AMSTERDAM/NEW YORK: CB Richard Ellis Group (CBRE) struck a deal to buy most of the real estate investment management business of Dutch financial company ING Group NV for US$940 million (RM2.87 billion), making it the world's biggest real estate investment manager.

The deal, which nearly triples CBRE's assets under management, ends an auction process that lasted over a year and attracted more than 40 others, including CBRE's chief rival Jones Lang LaSalle Inc.

The ING real estate investment business last year generated US$305 million in revenue and includes US$59.8 billion in assets under management.

By giving CBRE a bigger investments management base, the deal also gives the company a better chance to sell its real estate services — property management, sales and leasing, corporate services — to the newly acquired business.

== RECORDS PROVIDED ==

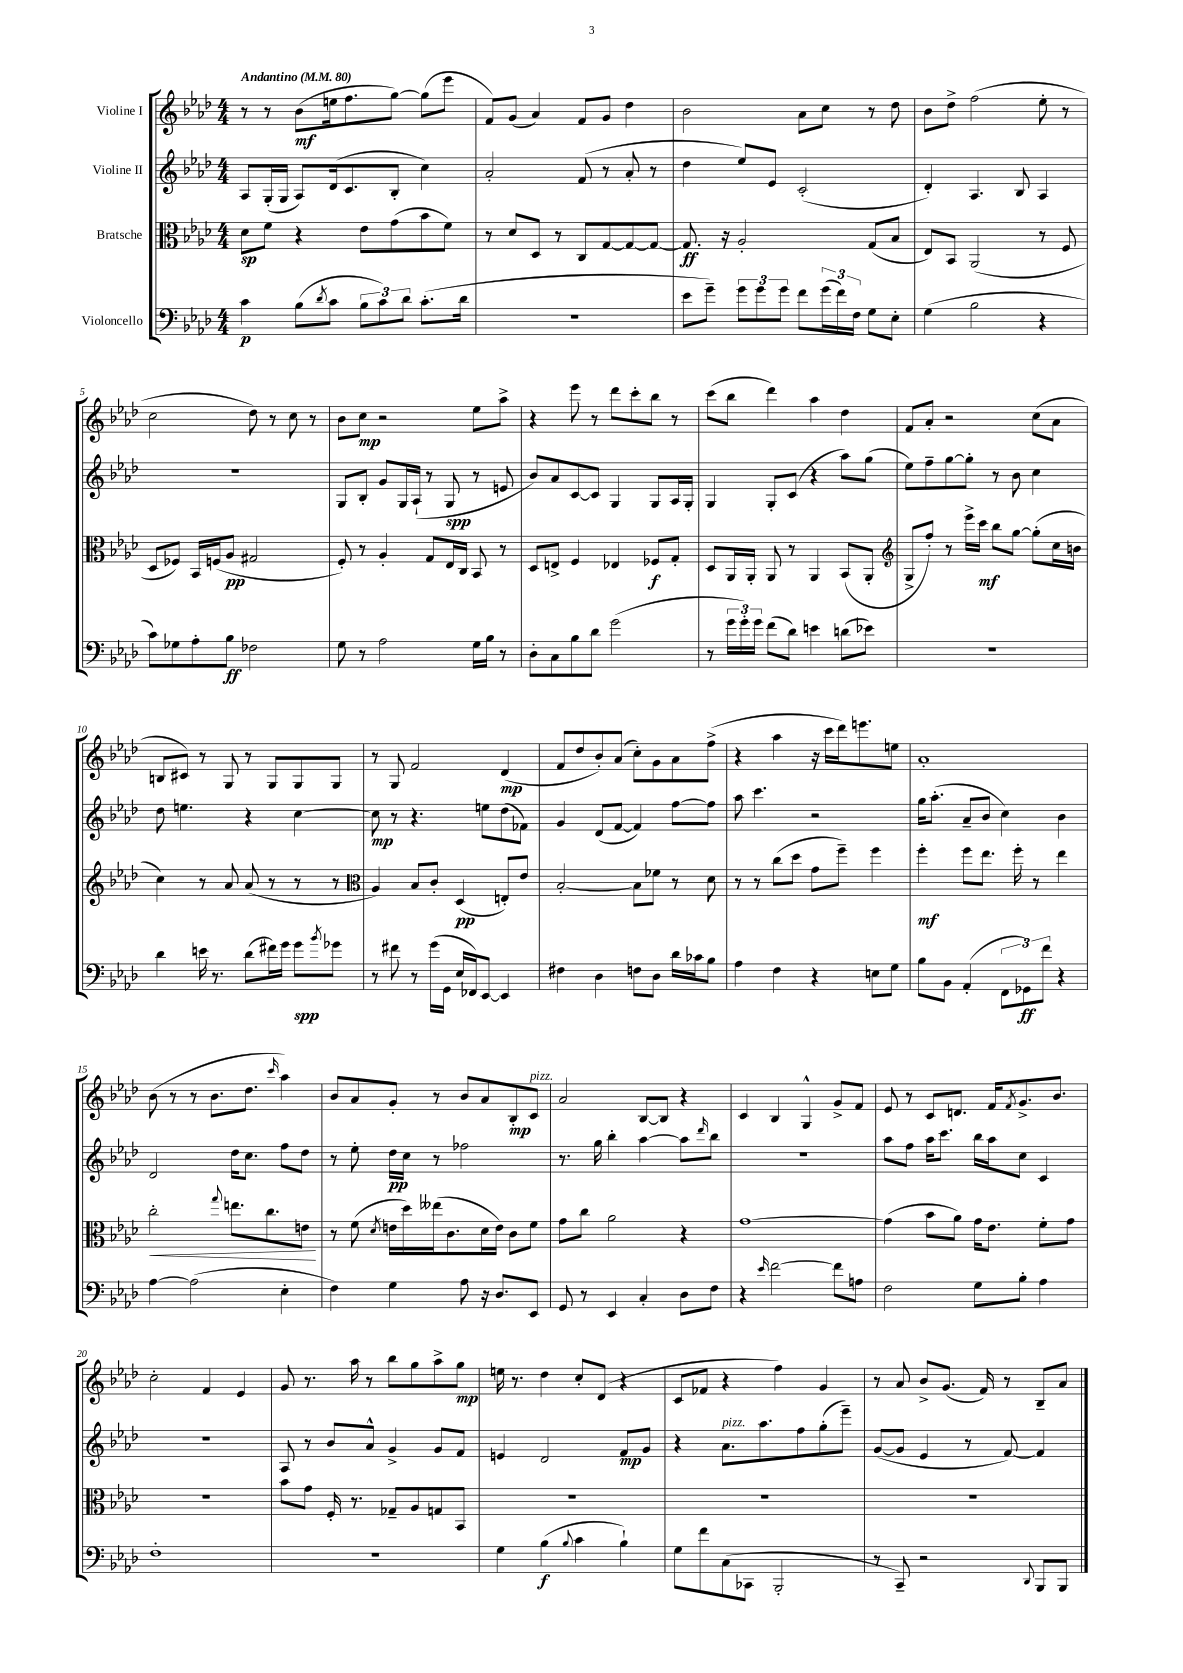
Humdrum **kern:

**kern	**kern	**kern	**kern
*staff4	*staff3	*staff2	*staff1
*clefF4	*clefC3	*clefG2	*clefG2
*k[b-e-a-d-]	*k[b-e-a-d-]	*k[b-e-a-d-]	*k[b-e-a-d-]
*M4/4	*M4/4	*M4/4	*M4/4
*MM80	*MM80	*MM80	*MM80
4c	8d-	8A-	8r
.	8f	(16G'	8r
.	.	16G	.
(8B-	4r	8A-)	(8b-
8qd-	.	.	.
8c	.	(16d-	16ee
.	.	8.c	8.ff
12B-	8e-	.	.
12c)	.	.	.
.	(8g	8B-'	[8gg)
12d-	.	.	.
(8.c'	8b-	4cc)	(8gg]
.	8f)	.	8eee-
16d-	.	.	.
=	=	=	=
1r	8r	2a-'	8f)
.	8d-	.	(8g
.	8D-	.	4a-)
.	8r	.	.
.	8C	(8f	8f
.	[8G	8r	8g
.	8G_	8a-'	4dd-
.	8G_	8r	.
=	=	=	=
8e-	8.G]	4dd-	2b-
8g~)	.	.	.
.	16r	.	.
12g	2A-'	8ee-)	.
12g	.	.	.
.	.	8e-	.
12g	.	.	.
8f	.	(2c'	8a-
(24g	.	.	8cc
24f)	.	.	.
24F	.	.	.
8G	(8G	.	8r
8E-'	8B-	.	8dd-
=	=	=	=
(4G	8E-)	4d-')	8b-
.	8BB-	.	8dd-^
2B-	(2AA-	4.A-	(2ff
.	.	8B-	.
4r	8r	4A-	8ee-'
.	8F	.	8r
=	=	=	=
8c)	8D-	1r	2cc
8G-	8F-)	.	.
8A-'	16BB-	.	.
.	(16F	.	.
8B-	8A-	.	.
2F-	2G#	.	8dd-)
.	.	.	8r
.	.	.	8cc
.	.	.	8r
=	=	=	=
8G	8F')	8G	8b-
8r	8r	8B-'	8cc
2A-	4A-'	8g	2r
.	.	16G	.
.	.	(16A-`	.
.	8G	8r	.
.	16E-	8G	.
.	16C	.	.
16G	8BB-	8r	8ee-
16B-	.	.	.
8r	8r	8e	8aa-^
=	=	=	=
8D-'	8D-	8b-)	4r
8C	8E^	8a-	.
8B-	4F	[8c	8eee-
8d-	.	8c]	8r
(2g	4E-	4G	8ddd-
.	.	.	8ccc'
.	8F-	8G	8bb-
.	8G'	16A-	8r
.	.	16G'	.
=	=	=	=
8r	8D-	4G	(8ccc
24g	16AA-	.	8bb-
24g')	.	.	.
.	16AA-'	.	.
24g	.	.	.
(8f	8AA-	8G'	4ddd-)
8d-)	8r	(8c	.
4e	4AA-	4r	4aa-
(8d	(8BB-	8aa-)	4dd-
8e-)	8AA-'	(8gg	.
=	=	=	=
*	*clefG2	*	*
1r	8G^	8ee-)	8f
.	8ff')	8ff~	8a-'
.	8r	[8gg	2r
.	16eee-^	8gg']	.
.	16ccc	.	.
.	8bb-	8r	.
.	[8gg	8b-	.
.	(8gg']	4cc	(8cc
.	16cc	.	8a-
.	16b	.	.
=	=	=	=
4d-	4cc)	8dd-	8B
.	.	4.ee	8c#)
16e	8r	.	8r
8.r	.	.	.
.	8a-	.	8G
(8d-	(8a-	4r	8r
16f#)	8r	.	8G
16g	.	.	.
8g	8r	[4cc	8G
8qb-	.	.	.
8g-	8r	.	8G
=	=	=	=
*	*clefC3	*	*
8r	4A-)	8cc]	8r
8f#	.	8r	8G
8r	8B-	4.r	2f
(16g	8c'	.	.
16GG	.	.	.
16E-	(4D-	.	.
16FF-)	.	.	.
[8EE-	.	8ee	.
4EE-]	8E')	(8dd-	(4d-
.	8e-	8f-)	.
=	=	=	=
4F#	[2B-'	4g	8f
.	.	.	8dd-
4D-	.	(8d-	8b-')
.	.	[8f	(8a-
8F	8B-]	4f])	8cc')
8D-	8f-	.	8g
16d-	8r	[8ff	8a-
16c-	.	.	.
8B-	8d-	8ff]	(8ff^
=	=	=	=
4A-	8r	8aa-	4r
.	8r	4.ccc	.
4F	(8cc	.	4aa-
.	8dd-	.	.
4r	8g	2r	16r
.	.	.	16ccc
.	8ff~)	.	16ddd-)
.	.	.	8.eee
8E	4ff	.	.
8G	.	.	8ee
=	=	=	=
8B-	4ff'	16gg	1a-'
.	.	(8.aa-'	.
8BB-	.	.	.
(4AA-'	8ff	8a-~	.
.	8.ee-	8b-	.
12FF	.	4cc)	.
.	16ff'	.	.
12GG-)	.	.	.
.	8r	.	.
12f	.	.	.
4r	4ee-	4b-	.
=	=	=	=
[4A-	2cc'	2d-	(8b-
.	.	.	8r
(2A-]	.	.	8r
.	.	.	8.b-
.	8qqgg	.	.
.	8.ee	16dd-	.
.	.	8.cc	8.dd-
.	8.cc	.	.
.	.	.	16qqccc
4E-'	.	8ff	4aa-)
.	8e	8dd-	.
=	=	=	=
4F)	8r	8r	8b-
.	(8f	8ee-'	8a-
.	8qd-	.	.
4G	16e	16dd-	8g'
.	16dd-)	16cc	.
.	(16ee--	8r	8r
.	8.c	.	.
8A-	.	2ff-	8b-
16r	16d-	.	8a-
8.D-	16e)	.	.
.	8c	.	8B-'
8EE-	8f	.	8c
=	=	=	=
8GG	8g	8.r	2a-
8r	8cc	.	.
.	.	16gg	.
4EE-	2a-	4bb-'	.
4C'	.	[4aa-	[8B-
.	.	.	8B-]
8D-	4r	8aa-]	4r
.	.	16qqddd-	.
8F	.	8bb-	.
=	=	=	=
4r	[1g	1r	4c
16qqe-	.	.	.
[2f	.	.	4B-
.	.	.	4G^^
8f]	.	.	8g^
8A	.	.	8f
=	=	=	=
2F	(4g]	8aa-	8e-
.	.	8ff	8r
.	8b-	16aa-	8c
.	.	8.ccc	.
.	8a-)	.	8.d
8G	16g	16bb-	.
.	8.e-	16aa-	16f
.	.	.	8qf
8B-'	.	8cc	8.g^
4A-	8f'	4c	.
.	.	.	8.b-
.	8g	.	.
=	=	=	=
1F'	1r	1r	2cc'
.	.	.	4f
.	.	.	4e-
=	=	=	=
1r	8b-	8A-	8g
.	8g	8r	8.r
.	16F'	8b-	.
.	8.r	.	16aa-
.	.	8a-^^	8r
.	8G-~	4g^	8bb-
.	8A-	.	8gg
.	8G	8g	8aa-^
.	8BB-	8f	8gg
=	=	=	=
4G	1r	4e	16ee
.	.	.	8.r
(4B-	.	2d-	4dd-
8qqB-	.	.	.
4c	.	.	8cc'
.	.	.	(8d-
4B-`)	.	8f	4r
.	.	8g	.
=	=	=	=
8G	1r	4r	8c
8f	.	.	8f-
(8C	.	8.a-	4r
8CC-	.	.	.
.	.	8.aa-	.
2BBB-'	.	.	4ff)
.	.	8ff	.
.	.	(8gg'	4g
.	.	8eee-~)	.
=	=	=	=
8r	1r	([8g	8r
8CC~)	.	8g]	8a-
2r	.	4e-	8b-^
.	.	.	(8.g
.	.	8r	.
.	.	.	16f)
.	.	[8f)	8r
8qqDD-	.	.	.
8BBB-	.	4f]	8B-~
8BBB-	.	.	8a-
==	==	==	==
*-	*-	*-	*-
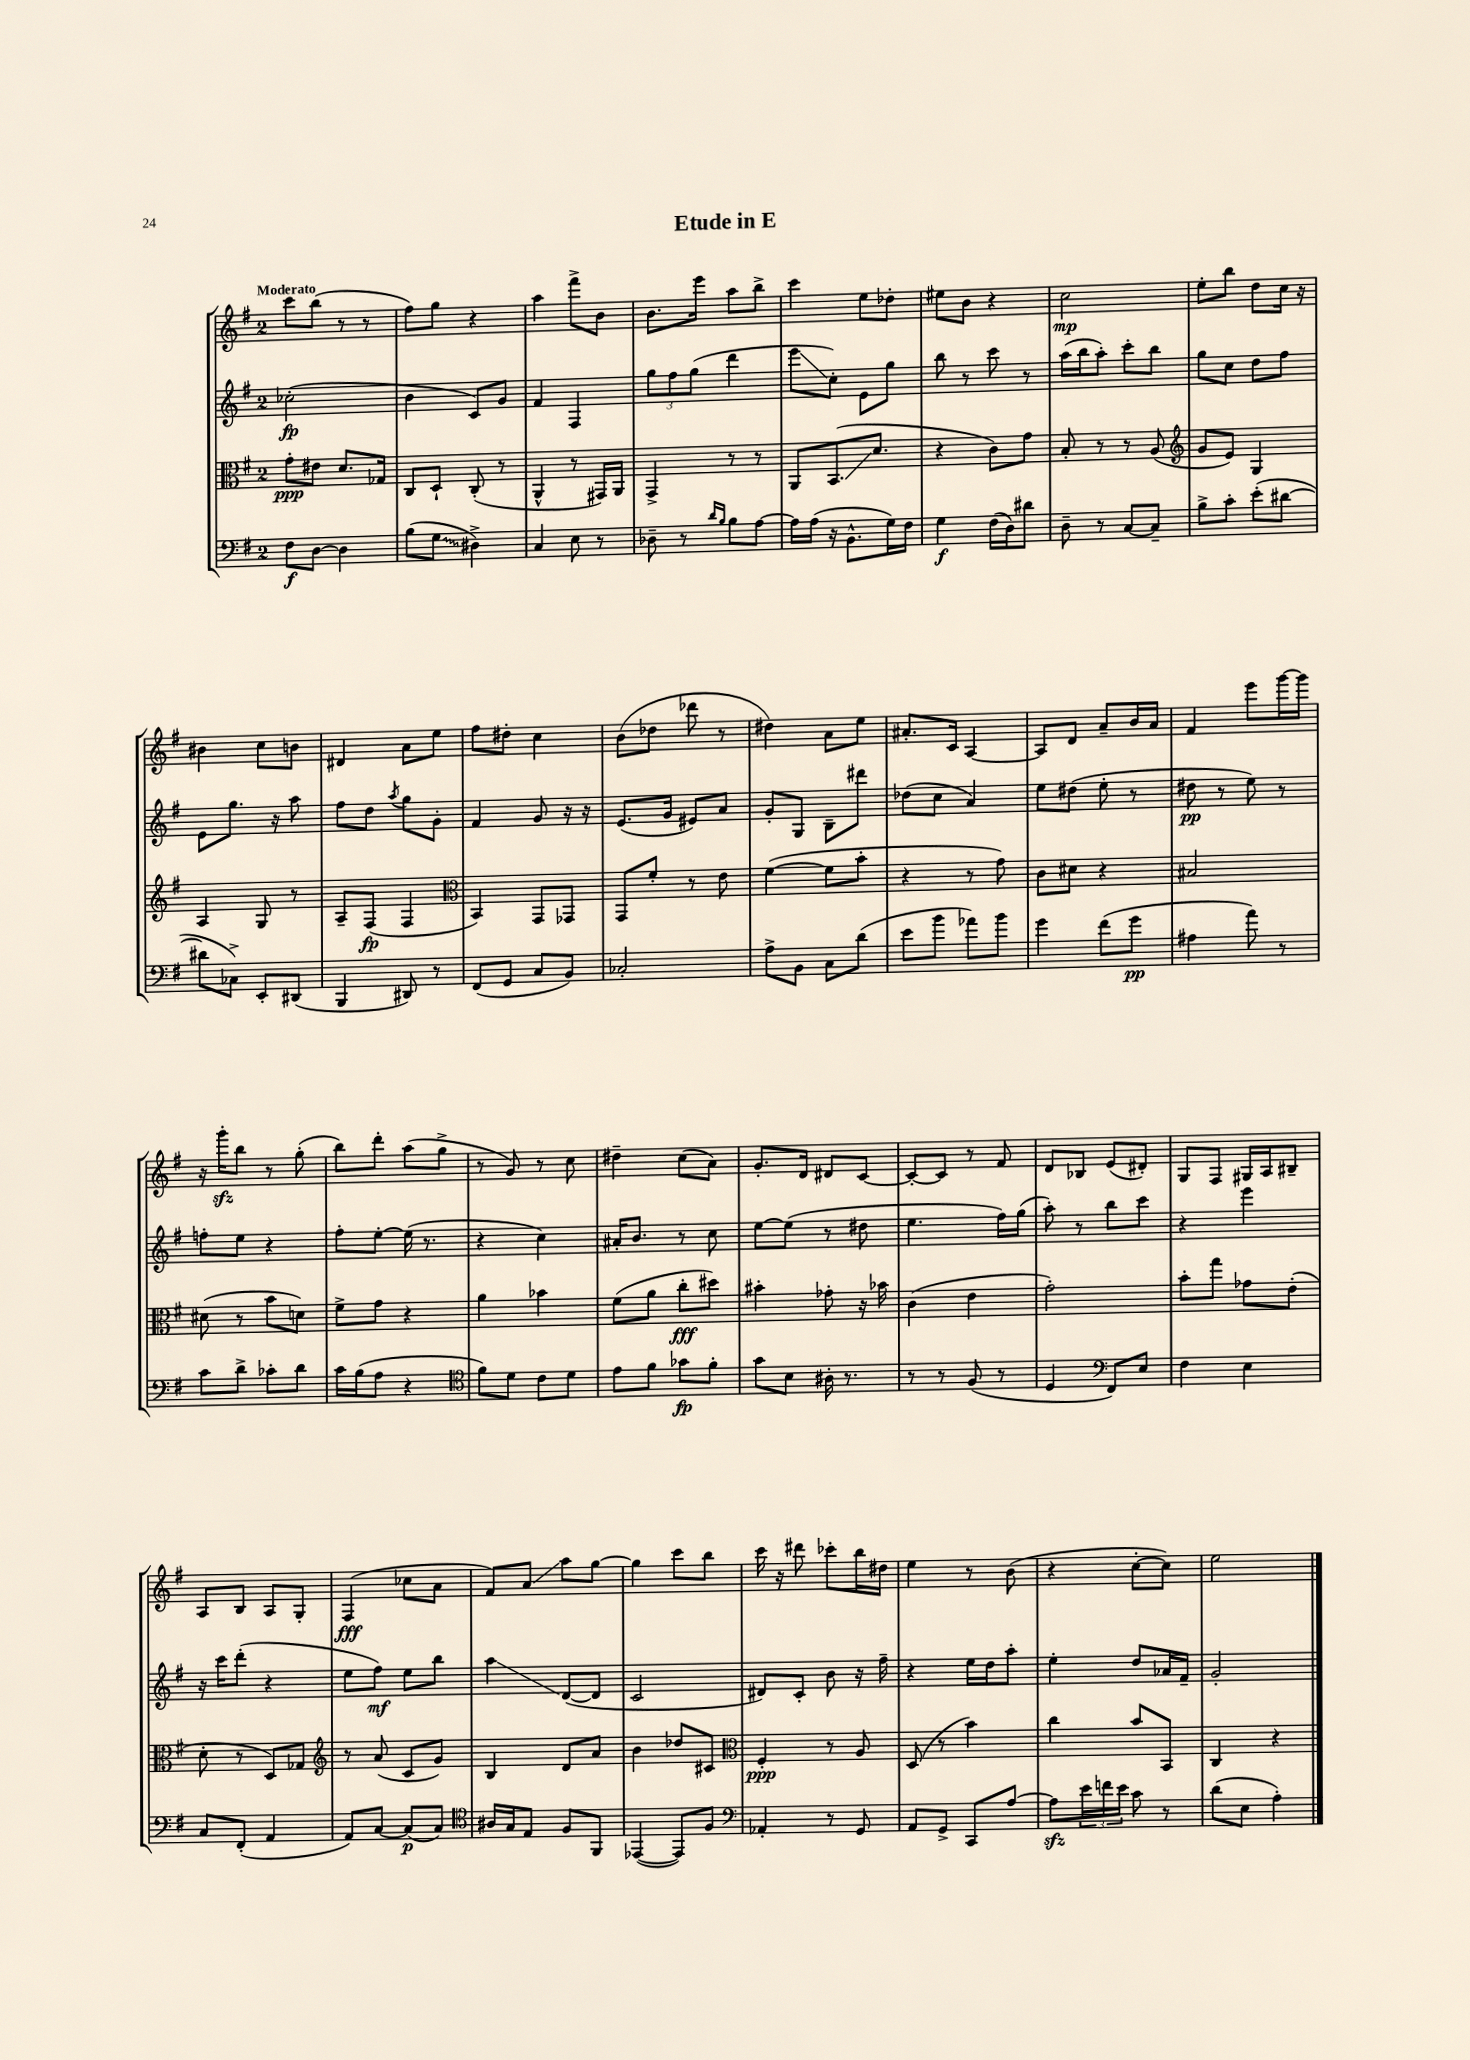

== EXERCISE ==
According to the news report on CBRE's acquisition of ING's real estate investment business, how much revenue did that ING business generate last year?

== CORRECT OUTPUT ==
US$305 million.